** EXTRACTED MATERIAL follows **

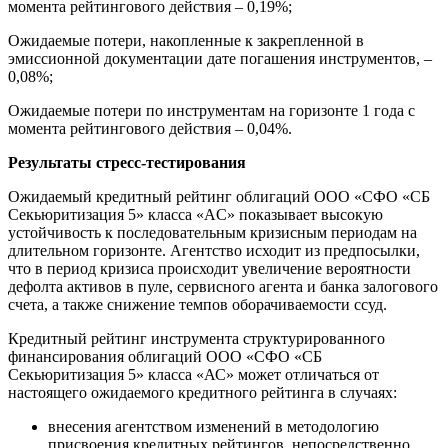
момента рейтингового действия – 0,19%;
Ожидаемые потери, накопленные к закрепленной в
эмиссионной документации дате погашения инструментов, –
0,08%;
Ожидаемые потери по инструментам на горизонте 1 года с
момента рейтингового действия – 0,04%.
Результаты стресс-тестирования
Ожидаемый кредитный рейтинг облигаций ООО «СФО «СБ
Секьюритизация 5» класса «AС» показывает высокую
устойчивость к последовательным кризисным периодам на
длительном горизонте. Агентство исходит из предпосылки,
что в период кризиса происходит увеличение вероятности
дефолта активов в пуле, сервисного агента и банка залогового
счета, а также снижение темпов оборачиваемости ссуд.
Кредитный рейтинг инструмента структурированного
финансирования облигаций ООО «СФО «СБ
Секьюритизация 5» класса «АС» может отличаться от
настоящего ожидаемого кредитного рейтинга в случаях:
внесения агентством изменений в методологию
присвоения кредитных рейтингов, непосредственно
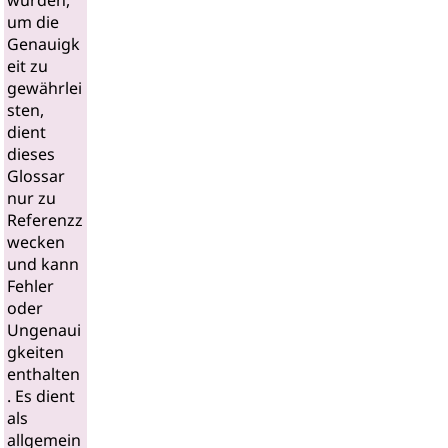
wurden,
um die
Genauigk
eit zu
gewährlei
sten,
dient
dieses
Glossar
nur zu
Referenzz
wecken
und kann
Fehler
oder
Ungenaui
gkeiten
enthalten
. Es dient
als
allgemein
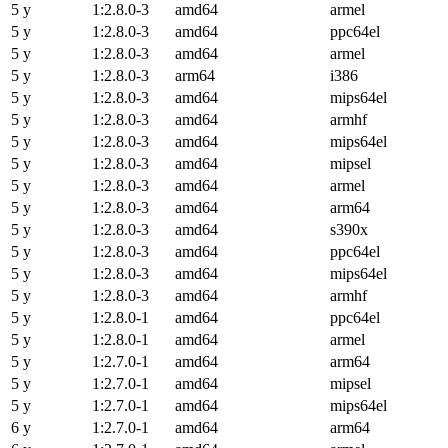
5 y
1:2.8.0-3
amd64
armel
5 y
1:2.8.0-3
amd64
ppc64el
5 y
1:2.8.0-3
amd64
armel
5 y
1:2.8.0-3
arm64
i386
5 y
1:2.8.0-3
amd64
mips64el
5 y
1:2.8.0-3
amd64
armhf
5 y
1:2.8.0-3
amd64
mips64el
5 y
1:2.8.0-3
amd64
mipsel
5 y
1:2.8.0-3
amd64
armel
5 y
1:2.8.0-3
amd64
arm64
5 y
1:2.8.0-3
amd64
s390x
5 y
1:2.8.0-3
amd64
ppc64el
5 y
1:2.8.0-3
amd64
mips64el
5 y
1:2.8.0-3
amd64
armhf
5 y
1:2.8.0-1
amd64
ppc64el
5 y
1:2.8.0-1
amd64
armel
5 y
1:2.7.0-1
amd64
arm64
5 y
1:2.7.0-1
amd64
mipsel
5 y
1:2.7.0-1
amd64
mips64el
6 y
1:2.7.0-1
amd64
arm64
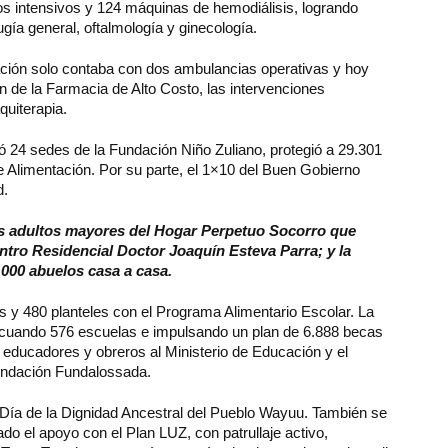
s intensivos y 124 máquinas de hemodiálisis, logrando
ugía general, oftalmología y ginecología.
ación solo contaba con dos ambulancias operativas y hoy
de la Farmacia de Alto Costo, las intervenciones
quiterapia.
24 sedes de la Fundación Niño Zuliano, protegió a 29.301
 Alimentación. Por su parte, el 1×10 del Buen Gobierno
d.
 los adultos mayores del Hogar Perpetuo Socorro que
ntro Residencial Doctor Joaquín Esteva Parra; y la
.000 abuelos casa a casa.
 y 480 planteles con el Programa Alimentario Escolar. La
decuando 576 escuelas e impulsando un plan de 6.888 becas
9 educadores y obreros al Ministerio de Educación y el
undación Fundalossada.
l Día de la Dignidad Ancestral del Pueblo Wayuu. También se
dado el apoyo con el Plan LUZ, con patrullaje activo,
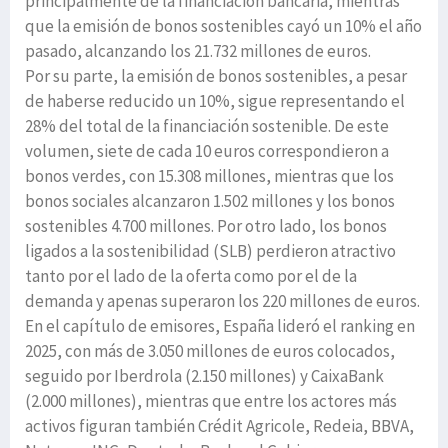
principalmente de la financiación bancaria, mientras
que la emisión de bonos sostenibles cayó un 10% el año
pasado, alcanzando los 21.732 millones de euros.
Por su parte, la emisión de bonos sostenibles, a pesar
de haberse reducido un 10%, sigue representando el
28% del total de la financiación sostenible. De este
volumen, siete de cada 10 euros correspondieron a
bonos verdes, con 15.308 millones, mientras que los
bonos sociales alcanzaron 1.502 millones y los bonos
sostenibles 4.700 millones. Por otro lado, los bonos
ligados a la sostenibilidad (SLB) perdieron atractivo
tanto por el lado de la oferta como por el de la
demanda y apenas superaron los 220 millones de euros.
En el capítulo de emisores, España lideró el ranking en
2025, con más de 3.050 millones de euros colocados,
seguido por Iberdrola (2.150 millones) y CaixaBank
(2.000 millones), mientras que entre los actores más
activos figuran también Crédit Agricole, Redeia, BBVA,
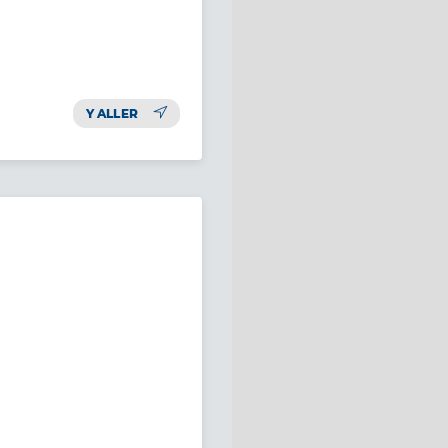
Y ALLER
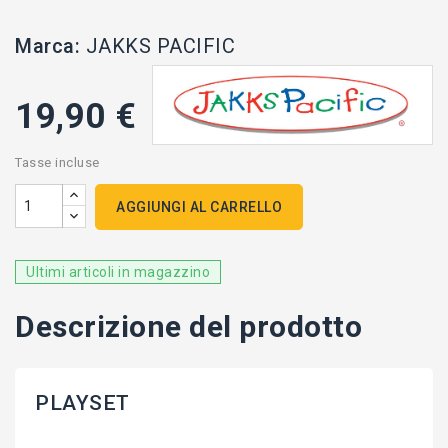
Marca:
JAKKS PACIFIC
19,90 €
Tasse incluse
AGGIUNGI AL CARRELLO
Ultimi articoli in magazzino
Descrizione del prodotto
PLAYSET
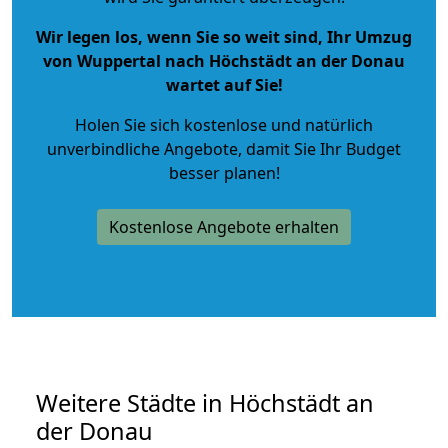
Wir legen los, wenn Sie so weit sind, Ihr Umzug
von Wuppertal nach Höchstädt an der Donau
wartet auf Sie!
Holen Sie sich kostenlose und natürlich
unverbindliche Angebote
, damit Sie Ihr Budget
besser planen!
Kostenlose Angebote erhalten
Weitere Städte in Höchstädt an
der Donau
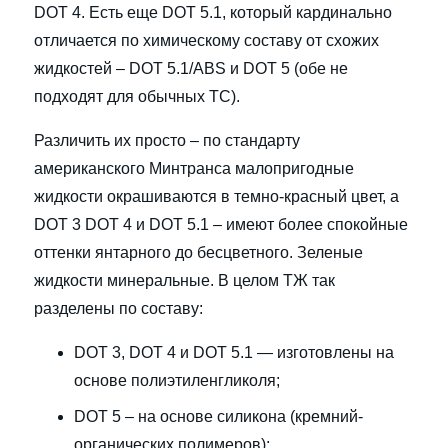
DOT 4. Есть еще DOT 5.1, который кардинально
отличается по химическому составу от схожих
жидкостей – DOT 5.1/ABS и DOT 5 (обе не
подходят для обычных ТС).
Различить их просто – по стандарту
американского Минтранса малопригодные
жидкости окрашиваются в темно-красный цвет, а
DOT 3 DOT 4 и DOT 5.1 – имеют более спокойные
оттенки янтарного до бесцветного. Зеленые
жидкости минеральные. В целом ТЖ так
разделены по составу:
DOT 3, DOT 4 и DOT 5.1 — изготовлены на
основе полиэтиленгликоля;
DOT 5 – на основе силикона (кремний-
органических полимеров);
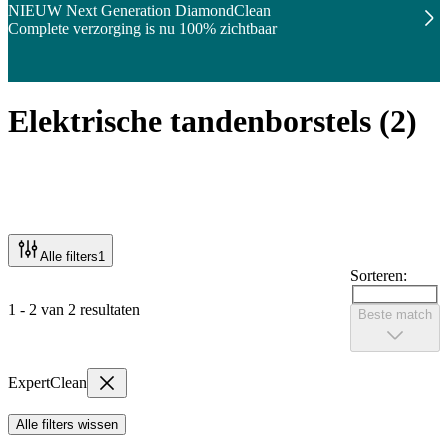
NIEUW Next Generation DiamondClean
Complete verzorging is nu 100% zichtbaar
Elektrische tandenborstels
(
2
)
Alle filters
1
Sorteren:
1 - 2 van 2 resultaten
Beste match
ExpertClean
Alle filters wissen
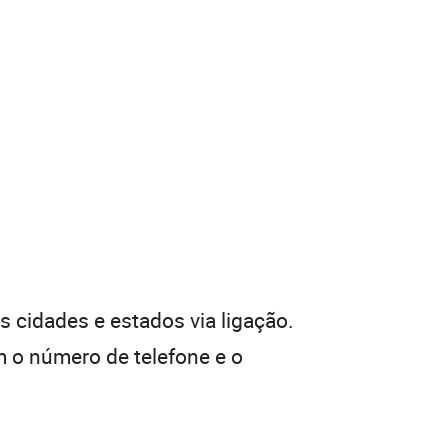
 cidades e estados via ligação.
 o número de telefone e o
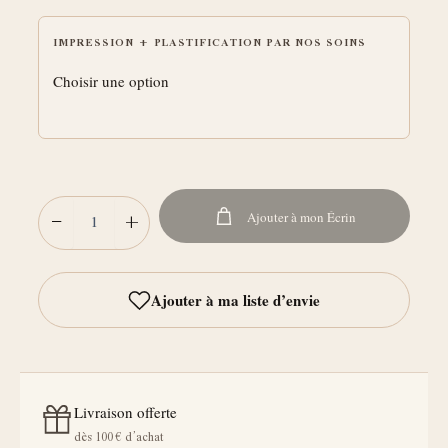
IMPRESSION + PLASTIFICATION PAR NOS SOINS
−
+
Ajouter à mon Écrin
Livraison offerte
dès 100 € d’achat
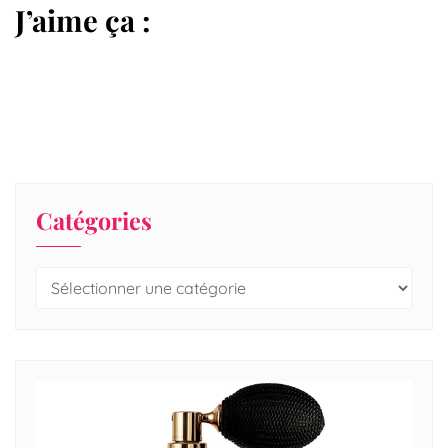
J’aime ça :
Catégories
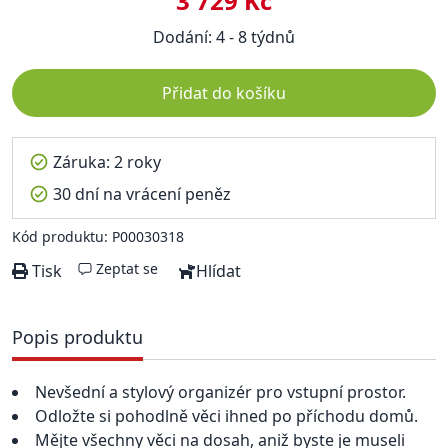
3 729 Kč
Dodání: 4 - 8 týdnů
Přidat do košíku
Záruka: 2 roky
30 dní na vrácení peněz
Kód produktu: P00030318
Zeptat se
Tisk
Hlídat
Popis produktu
Nevšední a stylový organizér pro vstupní prostor.
Odložte si pohodlně věci ihned po příchodu domů.
Mějte všechny věci na dosah, aniž byste je museli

** End of EXTRACTED MATERIAL **

_WHAT NEEDS TO BE DONE_
Could you print every line of text read from the records above, unchanged and in order, without including any of the pictures?

_RESPONSE TO THIS TASK_
момента рейтингового действия – 0,19%;
Ожидаемые потери, накопленные к закрепленной в
эмиссионной документации дате погашения инструментов, –
0,08%;
Ожидаемые потери по инструментам на горизонте 1 года с
момента рейтингового действия – 0,04%.
Результаты стресс-тестирования
Ожидаемый кредитный рейтинг облигаций ООО «СФО «СБ
Секьюритизация 5» класса «AС» показывает высокую
устойчивость к последовательным кризисным периодам на
длительном горизонте. Агентство исходит из предпосылки,
что в период кризиса происходит увеличение вероятности
дефолта активов в пуле, сервисного агента и банка залогового
счета, а также снижение темпов оборачиваемости ссуд.
Кредитный рейтинг инструмента структурированного
финансирования облигаций ООО «СФО «СБ
Секьюритизация 5» класса «АС» может отличаться от
настоящего ожидаемого кредитного рейтинга в случаях:
внесения агентством изменений в методологию
присвоения кредитных рейтингов, непосредственно
wurden,
um die
Genauigk
eit zu
gewährlei
sten,
dient
dieses
Glossar
nur zu
Referenzz
wecken
und kann
Fehler
oder
Ungenaui
gkeiten
enthalten
. Es dient
als
allgemein
5 y
1:2.8.0-3
amd64
armel
5 y
1:2.8.0-3
amd64
ppc64el
5 y
1:2.8.0-3
amd64
armel
5 y
1:2.8.0-3
arm64
i386
5 y
1:2.8.0-3
amd64
mips64el
5 y
1:2.8.0-3
amd64
armhf
5 y
1:2.8.0-3
amd64
mips64el
5 y
1:2.8.0-3
amd64
mipsel
5 y
1:2.8.0-3
amd64
armel
5 y
1:2.8.0-3
amd64
arm64
5 y
1:2.8.0-3
amd64
s390x
5 y
1:2.8.0-3
amd64
ppc64el
5 y
1:2.8.0-3
amd64
mips64el
5 y
1:2.8.0-3
amd64
armhf
5 y
1:2.8.0-1
amd64
ppc64el
5 y
1:2.8.0-1
amd64
armel
5 y
1:2.7.0-1
amd64
arm64
5 y
1:2.7.0-1
amd64
mipsel
5 y
1:2.7.0-1
amd64
mips64el
6 y
1:2.7.0-1
amd64
arm64
s intensivos y 124 máquinas de hemodiálisis, logrando
ugía general, oftalmología y ginecología.
ación solo contaba con dos ambulancias operativas y hoy
de la Farmacia de Alto Costo, las intervenciones
quiterapia.
24 sedes de la Fundación Niño Zuliano, protegió a 29.301
 Alimentación. Por su parte, el 1×10 del Buen Gobierno
d.
 los adultos mayores del Hogar Perpetuo Socorro que
ntro Residencial Doctor Joaquín Esteva Parra; y la
.000 abuelos casa a casa.
 y 480 planteles con el Programa Alimentario Escolar. La
decuando 576 escuelas e impulsando un plan de 6.888 becas
9 educadores y obreros al Ministerio de Educación y el
undación Fundalossada.
l Día de la Dignidad Ancestral del Pueblo Wayuu. También se
dado el apoyo con el Plan LUZ, con patrullaje activo,
principalmente de la financiación bancaria, mientras
que la emisión de bonos sostenibles cayó un 10% el año
pasado, alcanzando los 21.732 millones de euros.
Por su parte, la emisión de bonos sostenibles, a pesar
de haberse reducido un 10%, sigue representando el
28% del total de la financiación sostenible. De este
volumen, siete de cada 10 euros correspondieron a
bonos verdes, con 15.308 millones, mientras que los
bonos sociales alcanzaron 1.502 millones y los bonos
sostenibles 4.700 millones. Por otro lado, los bonos
ligados a la sostenibilidad (SLB) perdieron atractivo
tanto por el lado de la oferta como por el de la
demanda y apenas superaron los 220 millones de euros.
En el capítulo de emisores, España lideró el ranking en
2025, con más de 3.050 millones de euros colocados,
seguido por Iberdrola (2.150 millones) y CaixaBank
(2.000 millones), mientras que entre los actores más
activos figuran también Crédit Agricole, Redeia, BBVA,
Y ALLER
Marca:
JAKKS PACIFIC
19,90 €
Tasse incluse
AGGIUNGI AL CARRELLO
Ultimi articoli in magazzino
Descrizione del prodotto
PLAYSET
Wir legen los, wenn Sie so weit sind, Ihr Umzug
von Wuppertal nach Höchstädt an der Donau
wartet auf Sie!
Holen Sie sich kostenlose und natürlich
unverbindliche Angebote
, damit Sie Ihr Budget
besser planen!
Kostenlose Angebote erhalten
Weitere Städte in Höchstädt an
der Donau
DOT 4. Есть еще DOT 5.1, который кардинально
отличается по химическому составу от схожих
жидкостей – DOT 5.1/ABS и DOT 5 (обе не
подходят для обычных ТС).
Различить их просто – по стандарту
американского Минтранса малопригодные
жидкости окрашиваются в темно-красный цвет, а
DOT 3 DOT 4 и DOT 5.1 – имеют более спокойные
оттенки янтарного до бесцветного. Зеленые
жидкости минеральные. В целом ТЖ так
разделены по составу:
DOT 3, DOT 4 и DOT 5.1 — изготовлены на
основе полиэтиленгликоля;
DOT 5 – на основе силикона (кремний-
органических полимеров);
NIEUW Next Generation DiamondClean
Complete verzorging is nu 100% zichtbaar
Elektrische tandenborstels
(
2
)
Alle filters
1
Sorteren:
1 - 2 van 2 resultaten
Beste match
ExpertClean
Alle filters wissen
 cidades e estados via ligação.
 o número de telefone e o
IMPRESSION + PLASTIFICATION PAR NOS SOINS
−
+
Ajouter à mon Écrin
Livraison offerte
dès 100 € d’achat
J’aime ça :
Catégories
3 729 Kč
Dodání: 4 - 8 týdnů
Přidat do košíku
Záruka: 2 roky
30 dní na vrácení peněz
Kód produktu: P00030318
Zeptat se
Tisk
Hlídat
Popis produktu
Nevšední a stylový organizér pro vstupní prostor.
Odložte si pohodlně věci ihned po příchodu domů.
Mějte všechny věci na dosah, aniž byste je museli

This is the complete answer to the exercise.